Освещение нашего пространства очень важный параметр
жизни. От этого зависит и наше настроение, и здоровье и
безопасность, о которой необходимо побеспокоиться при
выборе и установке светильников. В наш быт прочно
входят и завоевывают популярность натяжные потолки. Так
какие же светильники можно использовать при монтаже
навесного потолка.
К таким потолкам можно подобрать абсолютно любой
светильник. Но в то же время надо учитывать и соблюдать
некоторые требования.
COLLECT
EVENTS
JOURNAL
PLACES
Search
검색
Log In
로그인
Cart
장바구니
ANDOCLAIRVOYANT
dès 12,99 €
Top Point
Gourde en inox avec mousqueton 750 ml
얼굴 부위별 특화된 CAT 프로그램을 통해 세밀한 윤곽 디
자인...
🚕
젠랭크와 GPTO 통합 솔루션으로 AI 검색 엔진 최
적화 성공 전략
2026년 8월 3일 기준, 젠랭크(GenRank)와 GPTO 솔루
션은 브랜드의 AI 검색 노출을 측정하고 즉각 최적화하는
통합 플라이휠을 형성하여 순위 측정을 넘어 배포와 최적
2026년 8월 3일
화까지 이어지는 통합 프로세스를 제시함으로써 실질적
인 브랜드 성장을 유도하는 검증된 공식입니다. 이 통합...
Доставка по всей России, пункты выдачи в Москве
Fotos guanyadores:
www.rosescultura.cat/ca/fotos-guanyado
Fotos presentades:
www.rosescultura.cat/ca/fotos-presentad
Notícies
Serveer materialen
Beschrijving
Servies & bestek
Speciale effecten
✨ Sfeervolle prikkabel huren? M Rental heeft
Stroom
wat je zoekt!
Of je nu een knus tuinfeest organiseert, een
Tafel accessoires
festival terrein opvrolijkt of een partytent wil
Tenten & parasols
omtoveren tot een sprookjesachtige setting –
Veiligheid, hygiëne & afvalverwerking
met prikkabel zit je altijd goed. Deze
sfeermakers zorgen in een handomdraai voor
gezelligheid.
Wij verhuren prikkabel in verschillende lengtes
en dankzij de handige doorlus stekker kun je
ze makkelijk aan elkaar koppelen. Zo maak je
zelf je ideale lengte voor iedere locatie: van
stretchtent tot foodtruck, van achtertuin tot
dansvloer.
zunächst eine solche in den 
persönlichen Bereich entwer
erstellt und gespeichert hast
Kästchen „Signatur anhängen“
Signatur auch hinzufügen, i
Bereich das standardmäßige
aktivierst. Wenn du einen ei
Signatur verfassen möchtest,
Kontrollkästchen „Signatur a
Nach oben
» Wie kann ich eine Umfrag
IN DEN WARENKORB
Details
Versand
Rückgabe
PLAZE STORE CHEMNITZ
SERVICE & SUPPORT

What is expected. Output an exact copy of the lines from the one holding "wat je zoekt!" to the last line of the data, inclusive, and nothing beyond that range.

Solution to this task.
wat je zoekt!
Of je nu een knus tuinfeest organiseert, een
Tafel accessoires
festival terrein opvrolijkt of een partytent wil
Tenten & parasols
omtoveren tot een sprookjesachtige setting –
Veiligheid, hygiëne & afvalverwerking
met prikkabel zit je altijd goed. Deze
sfeermakers zorgen in een handomdraai voor
gezelligheid.
Wij verhuren prikkabel in verschillende lengtes
en dankzij de handige doorlus stekker kun je
ze makkelijk aan elkaar koppelen. Zo maak je
zelf je ideale lengte voor iedere locatie: van
stretchtent tot foodtruck, van achtertuin tot
dansvloer.
zunächst eine solche in den 
persönlichen Bereich entwer
erstellt und gespeichert hast
Kästchen „Signatur anhängen“
Signatur auch hinzufügen, i
Bereich das standardmäßige
aktivierst. Wenn du einen ei
Signatur verfassen möchtest,
Kontrollkästchen „Signatur a
Nach oben
» Wie kann ich eine Umfrag
IN DEN WARENKORB
Details
Versand
Rückgabe
PLAZE STORE CHEMNITZ
SERVICE & SUPPORT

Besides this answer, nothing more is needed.